I hope that this helps to steer you in the right direction of what might be happening with your bow. If you can clarify what you mean, and how the frog is moving, there might be better advice to come. I definitely second Luis's recommendation to get a bow expert to look at it for you. The movement of the frog might be something quite minor, or it could indicate a bigger problem.

Josh Henry, Bow Maker & Restorer

February 4, 2010 at 12:39 AM ·

 Thank you Josh, you quelled my anxiety :). It is merely the rocking side-to-side of the frog, and I will try turning the eyelet 1/2 a turn after I finish my calculus homework. Thanks again! :)

February 4, 2010 at 01:20 AM ·

Michael, as you attempt to tighten the eyelet, be VERY careful not to damage the thin, fragile sides of the underslide. If you attempt to do this with a standard pair of pliers, you will likely hit the sides of the underslide, bending them out. I use a pair of parallel-jaw jeweler's pliers that I have ground down the nose so I can turn the eyelet without hitting the sides.

A method that some people use--but I'm not saying this as a recommendation--is to place the front of the bow screw into the eyelet hole and use the screw to turn the eyelet.
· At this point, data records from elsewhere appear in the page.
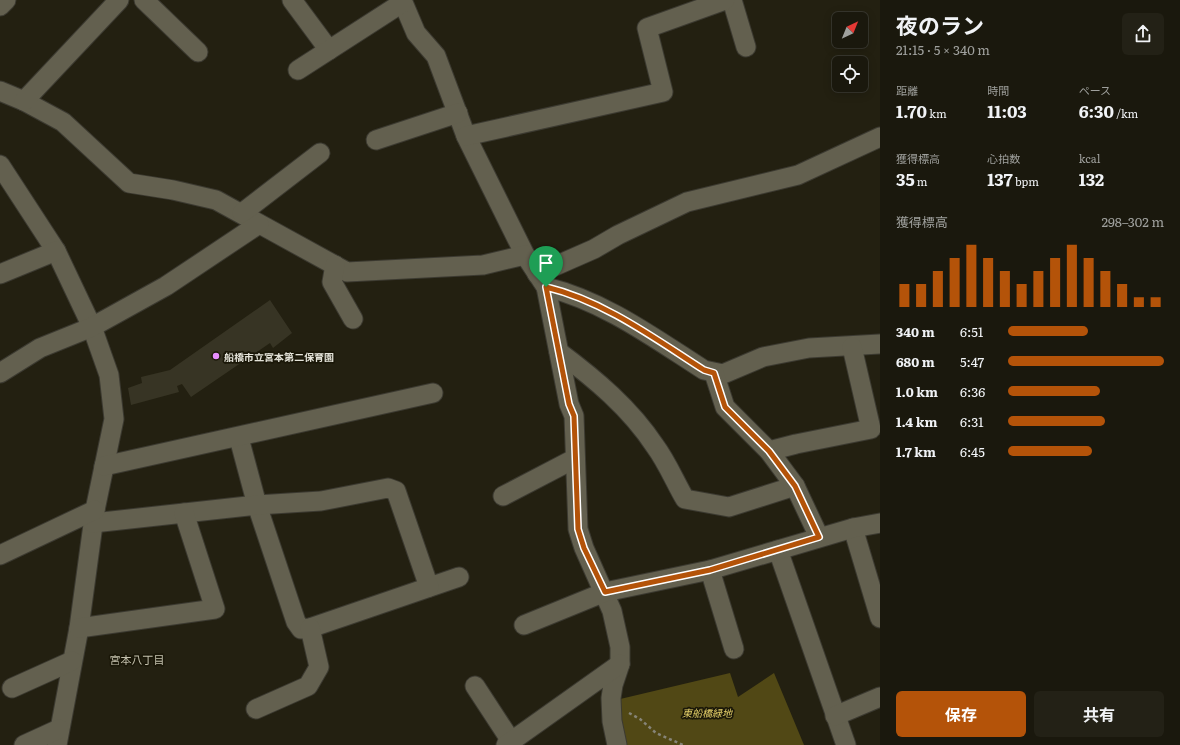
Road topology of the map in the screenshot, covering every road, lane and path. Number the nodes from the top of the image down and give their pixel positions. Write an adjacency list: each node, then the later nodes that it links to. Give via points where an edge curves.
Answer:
1 (6, 0): 8 (street)
2 (119, 0): 14 (street)
3 (144, 0): 11 (street)
4 (292, 0): 10 (street)
5 (725, 0): 16 (street, via 647,28 663,92)
6 (732, 0): 9 (street)
7 (402, 2): 10 (street); 15 (street, via 416,33 436,56)
8 (0, 6)
9 (746, 47)
10 (329, 50): 12 (street)
11 (198, 52)
12 (298, 70)
13 (0, 91): 14 (street)
14 (24, 101): 21 (street, via 63,122 129,182 216,200)
15 (458, 113): 16 (street); 18 (street)
16 (466, 136): 24 (street)
17 (880, 137): 27 (street, via 798,175 687,202 618,234)
18 (376, 140)
19 (320, 153): 21 (street)
20 (0, 165): 23 (street)
21 (242, 214): 22 (street)
22 (259, 224): 25 (street); 29 (street, via 166,286)
23 (56, 251): 26 (street); 29 (street)
24 (525, 256): 25 (street, via 483,265 348,272); 27 (street)
25 (335, 265): 28 (street, via 332,282)
26 (0, 274)
27 (541, 280): 32 (street); 34 (street, via 618,315 704,370)
28 (353, 319)
29 (92, 327): 33 (street, via 40,348); 39 (street, via 109,375 114,420)
30 (880, 344): 31 (street)
31 (852, 347): 34 (street, via 809,348 763,357 723,374); 37 (street, via 871,429)
32 (559, 352): 38 (street, via 569,404 574,416); 40 (street, via 597,381 629,414 655,446 685,499 729,507)
33 (0, 373)
34 (714, 373): 37 (street, via 725,407)
35 (433, 393): 36 (street)
36 (239, 438): 39 (street); 42 (street)
37 (769, 451): 40 (street)
38 (574, 459): 41 (street); 53 (street, via 578,529)
39 (104, 466): 44 (street)
40 (795, 486): 47 (street)
41 (503, 496)
42 (257, 505): 43 (street); 52 (street, via 321,501 388,488 396,491); 57 (street, via 296,622 301,629)
43 (184, 512): 44 (street); 56 (street, via 215,609)
44 (94, 516): 49 (street); 56 (street)
45 (880, 523): 46 (street)
46 (853, 528): 47 (street); 54 (street)
47 (819, 537): 48 (street)
48 (778, 550): 50 (street); 66 (street)
49 (0, 555)
50 (710, 570): 53 (street); 58 (street)
51 (459, 577): 52 (street)
52 (429, 587): 57 (street)
53 (605, 592): 55 (street); 60 (street, via 620,647)
54 (880, 618)
55 (524, 625)
56 (78, 628): 59 (street)
57 (310, 628): 64 (street, via 319,666 308,686)
58 (734, 649)
59 (72, 661): 62 (street); 67 (street)
60 (620, 664): 65 (street, via 613,685); 68 (street)
61 (475, 686): 68 (street)
62 (12, 688)
63 (880, 697): 66 (street)
64 (256, 709)
65 (611, 709): 70 (street); 71 (path, via 626,711 656,733)
66 (835, 716): 72 (street)
67 (58, 737): 69 (street)
68 (509, 743)
69 (24, 745)
70 (616, 745)
71 (683, 745)
72 (846, 745)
This method can also cause damage if the screw threads scrape over the top of the underslide, leaving little tooth-marks in the silver. You can also bend the screw if the eyelet doesn't easily turn.

Josh Henry, Bow Maker & Restorer

May 11, 2016 at 06:06 AM · I've recently purchased a new bow, a big motivation was mostly because I could afford it, and that the old one is facing loose frog problem.

It wasn't the case in the beginning, I dropped the bow several times, its tip, bone piece is chipped, and the frog wiggles about 1mm perpendicular to the axis of the bow. This especially hindered fast staccatos and made my spiccatos sketchy because the angle of the hair wouldn't be the way I would expect it to be when I bow.

The new bow is amazing, the repair on the tip was going to cost me possibly around $100, and the bow itself costed me $300 last summer.

I decided to instead invest in a new bow, and keep this one as a spare.

I still wish to however improve the old bow.

Josh, when you refer to eyelet, do you mean by the button/screw to tighten the hair, or the metal piece that catches it, which is screwed into the frog?

A colleague of mine suggested tightening the latter, and I took a good look today, and it doesn't seem to want to budge. Also, I can spot a little bit of wear/damage on the stick where it makes contact with slide.